The famous Saladin , Sultan of Egypt, conquered Jerusalem again on October 2, 1187 and destroyed the Christian kingdom in the east. Pope Gregory VIII immediately had a new crusade preached and sent his legates to Strasbourg, where Frederick I was then resident. Bishop Heinrich supported the legates and through his eloquence he convinced many counts and barons to join the crusade, which was actually only decided in the Reichstag in Mainz on March 25, 1188. Emperor Friedrich I and his son Friedrich , Duke of Swabia and Alsace, took the cross . On April 23, they left Alsace and on May 28, 1188, held an army show over 50,000 men in Pressburg, with whom they marched across Bulgaria against Asia, where they moved before Seleucia after taking the city of Iconium .
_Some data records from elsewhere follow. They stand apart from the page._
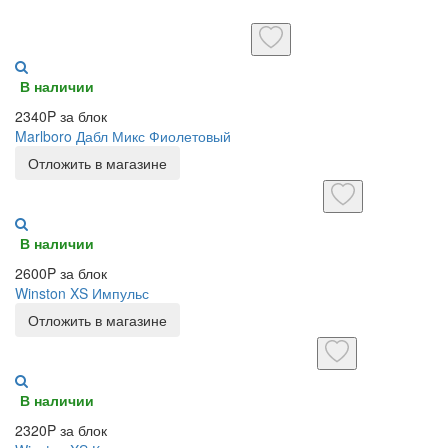
В наличии
2340P за блок
Marlboro Дабл Микс Фиолетовый
Отложить в магазине
В наличии
2600P за блок
Winston XS Импульс
Отложить в магазине
В наличии
2320P за блок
Bishop Heinrich had also taken the cross in Mainz. On December 13, 1189, he dedicated a chapel in honor of St. James , which Rudolf, mayor of Strasbourg, had built. Thereupon he followed the army campaign, came to Greece, from where he quickly returned to Strasbourg weak and sick and passed away on Easter Sunday, March 25th, 1190. His body was buried in the St. Andrew's Chapel in the minster.

literature

  • Ludwig Gabriel Glöckler: History of the diocese of Strasbourg. Printed by Le Roux, Strasbourg 1879, pp. 210–215.
  • Hermann Bloch: Regests of the bishops of Strasbourg. Commission for the publication of the Alsatian historical sources, part 1, The Annals of the Alsatian Staufer Period. Publishing house of the Wagner University and bookstore, Innsbruck 1908.

Individual evidence

  1. Bernard Prongué: Asuel. In: Historical Lexicon of Switzerland .
  2. ^ Ansgar Wildermann: Montfaucon, de. In: Historical Lexicon of Switzerland .
  3. ^ Franziska Hälg-Steffen: Hasenburg, from. In: Historical Lexicon of Switzerland .
  4. ^ Glöckler: History of the diocese of Strasbourg. Pp. 210-214.
  5. August Potthast: Guide to the historical works of the European Middle Ages from 375-1500. Bibliotheca historica medii aevi, complete table of contents for 'Acta sanctorum' of the Bollandists. Source: Auctor Historiae de Frederici I, asiatica expeditione, 1194.
  6. ^ Glöckler: History of the diocese of Strasbourg. P. 211.
  7. ^ Glöckler: History of the diocese of Strasbourg. P. 213.
  8. ^ Glöckler: History of the diocese of Strasbourg. P. 213.
  9. ^ Glöckler: History of the diocese of Strasbourg. P. 214.